I don't know if you have read the link I provided, but I doubt it. Really read the documentation on cv::FaceRecognizer, because it'll answer most of the questions.

As described in the documentation... You can save and load face recognition models, by simply using the load and save method:

This way you would only store the model state on the device and you don't need to train on the device itself. Regarding the training: The subspace methods (PCA, LDA) need retraining each time you add an image, algorithmically there's no way around. So if you want to use these methods, you either need to compute it externally and transfer the final model or store the images on the device. Local Binary Patterns Histogram don't need to be retrained, you only need to add a method to add a single image.


Reply to this email directly or view it on GitHub: https://github.com/pcentieiro/midian/issues/2#issuecomment-7214602

gyphorz commented 12 years ago

Hi,

Thank you both for your input, it is much appreciated. In regards to the LBPH method just want to know if i am in the right direction. As previously mentioned, i'm looking to avoid downloading the images to my the mobile device.

Assuming that i am using the LBPH method and that i have a remote database which contains 'id, imagePath and LocalBinaryPoint' as fields where Local Binary Point would be already pre-processed for its corresponding image. This being said, would i be able to do the following - ?

  1. Preprocess the unknown (input image) on the phone and gather the LBP.
  2. Send the input image to a web server.
  3. The web server will be able to compare the input image LBP with the rest of the images LBP from the database and perform a prediction.

This should work right? or am i missing something?

pcentieiro commented 12 years ago

I didnt tested it, but I think so.

Enviado do meu iPhone

No dia 30/07/2012, às 13:23, gyphorz reply@reply.github.com escreveu:

Hi,

Thank you both for your input, it is much appreciated. In regards to the LBPH method just want to know if i am in the right direction. As previously mentioned, i'm looking to avoid downloading the images to my the mobile device.

Assuming that i am using the LBPH method and that i have a remote database which contains 'id, imagePath and LocalBinaryPoint' as fields where Local Binary Point would be already pre-processed for its corresponding image.

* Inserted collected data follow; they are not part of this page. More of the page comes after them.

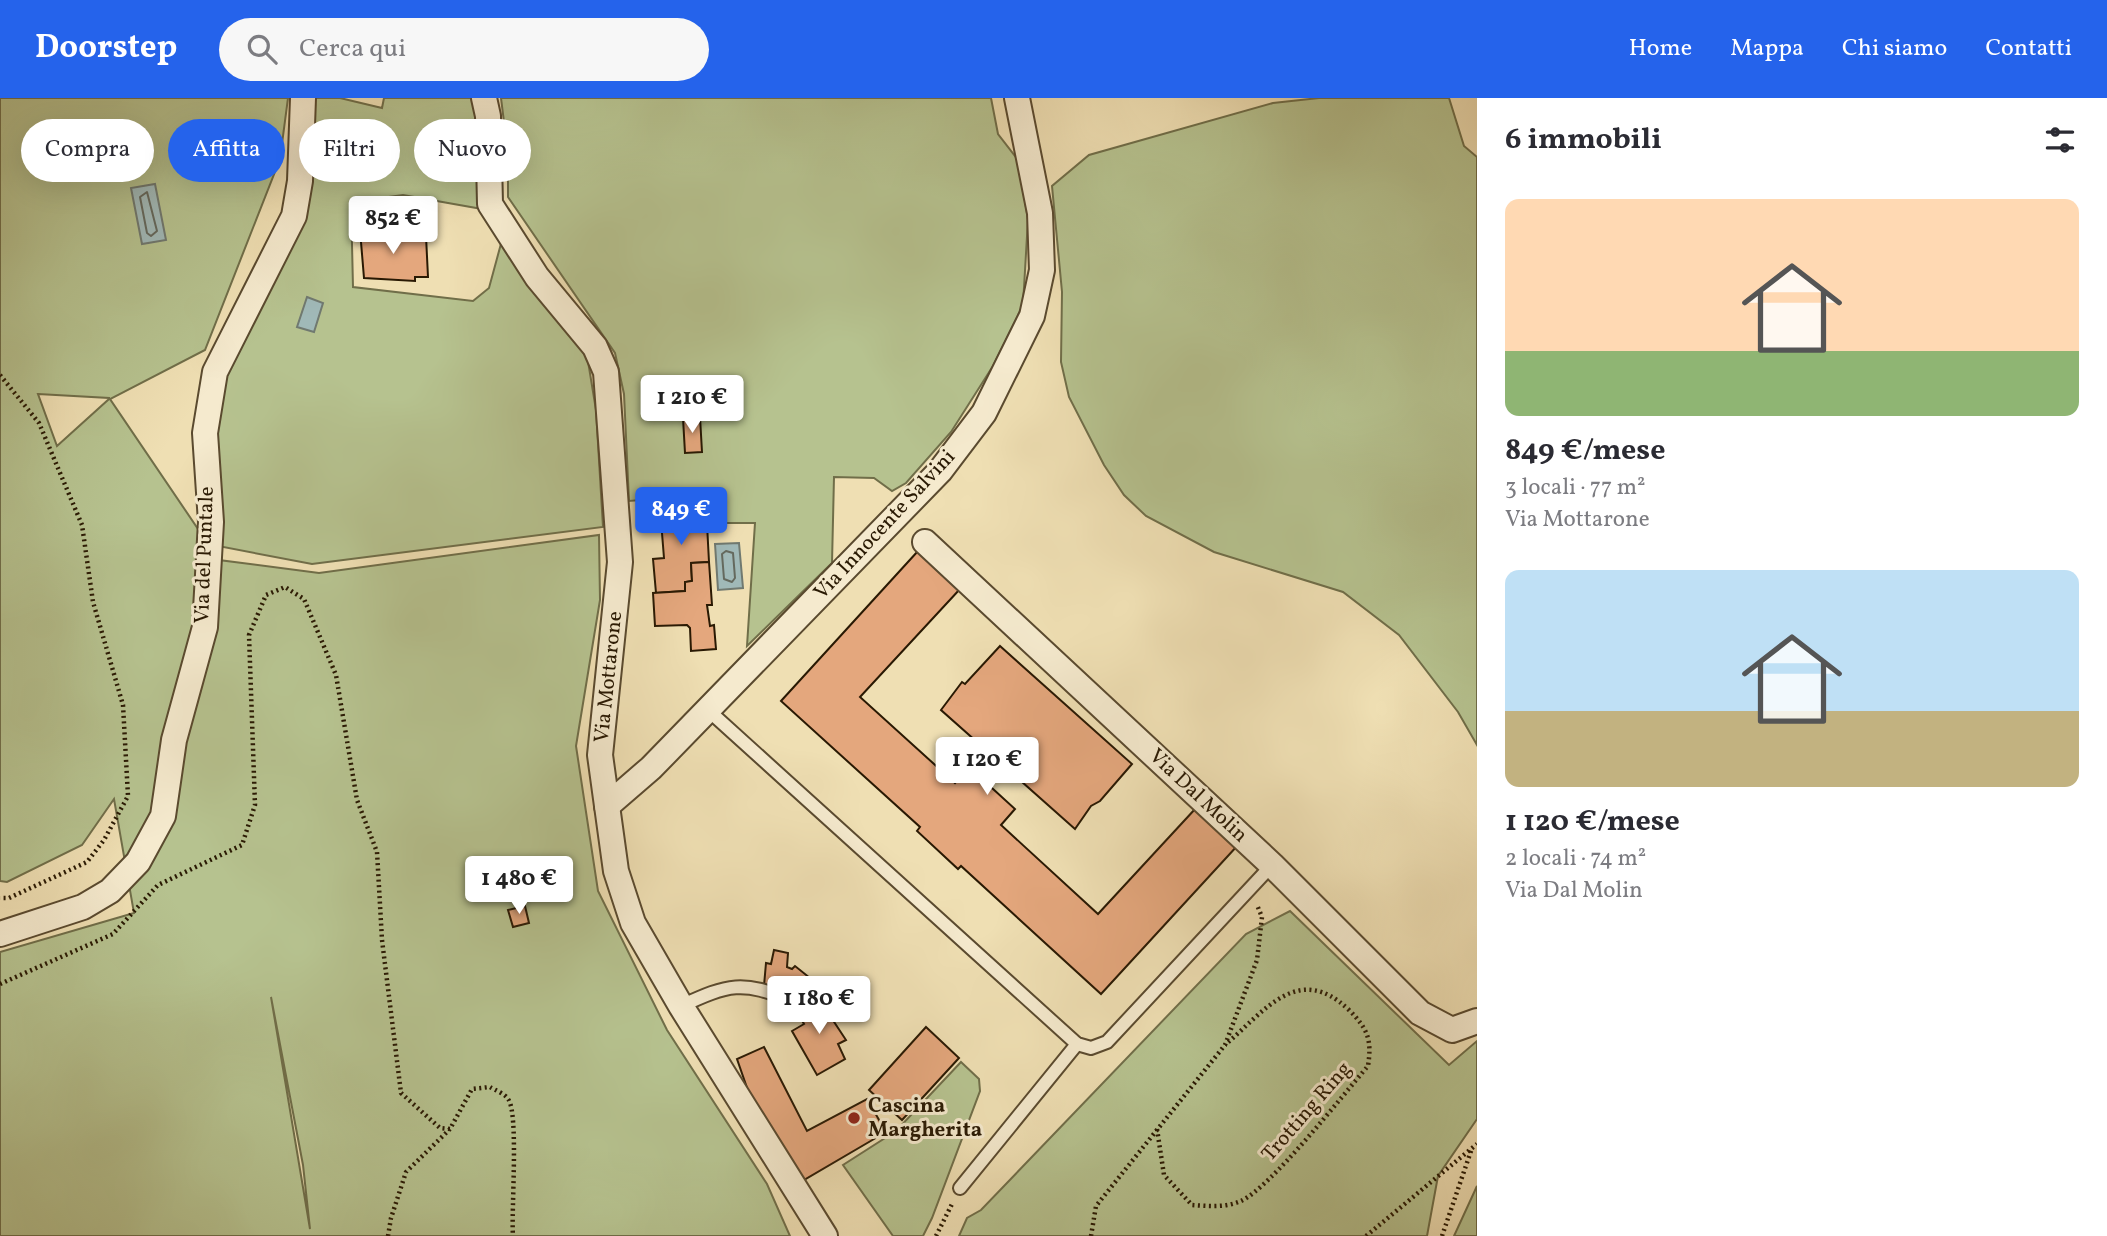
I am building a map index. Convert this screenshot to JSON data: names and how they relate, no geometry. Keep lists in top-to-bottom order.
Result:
{
  "streets": {
    "street": [
      "Via Innocente Salvini",
      "Via del Puntale",
      "Via Mottarone",
      "Via Dal Molin"
    ],
    "path": ["Trotting Ring"]
  },
  "crossings": [
    ["Via Innocente Salvini", "Via Mottarone"]
  ],
  "places": ["Cascina Margherita"],
  "page": {
    "header": "Doorstep",
    "search": "Cerca qui",
    "nav": [
      "Home",
      "Mappa",
      "Chi siamo",
      "Contatti"
    ],
    "heading": "6 immobili",
    "chip": [
      "Compra",
      "Affitta",
      "Filtri",
      "Nuovo"
    ],
    "list": [
      {
        "name": "849 €/mese",
        "note": "3 locali · 77 m² · Via Mottarone"
      },
      {
        "name": "1 120 €/mese",
        "note": "2 locali · 74 m² · Via Dal Molin"
      }
    ],
    "price": [
      "852 €",
      "1 210 €",
      "849 €",
      "1 120 €",
      "1 480 €",
      "1 180 €"
    ]
  }
}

This being said, would i be able to do the following - ?

  1. Preprocess the unknown (input image) on the phone and gather the LBP.
  2. Send the input image to a web server.
  3. The web server will be able to compare the input image LBP with the rest of the images LBP from the database and perform a prediction.

This should work right?


Reply to this email directly or view it on GitHub: https://github.com/pcentieiro/midian/issues/2#issuecomment-7366845

bytefish commented 12 years ago

This isn't an issue, nor a code explanation. Algorithmic problems should be asked at appropriate places, such as http://dsp.stackexchange.com/ and not within a bug tracker.

seriyvolk83 commented 9 years ago

I don't know how the algorithm works, but using one of the training images as a test image is not good. Such a simple test case can even recognized by simple per pixel compare. I have added getDistance method which returns the minimal distance from the test image to one of the training images and the algorithm does not work at all. Moreover there is a bug - training images set must have at least three images. So, having the same set of images from the sample code I have checked next test cases: training images set: 2_1, 2_1, 2_3, 2_3 (each image is duplicated to deal with the bug described above) test images / distance 1_1 / 1319.04 1_2 / 1059.16 1_3 / 852.088 2_2 / 905.349 As you see, 2_2 image mush have best (minimal) distance because it is the same person as on 2_1, 2_3, but it's not. The minimal distance is for 1_3 image. I don't know what to say. Waste of time.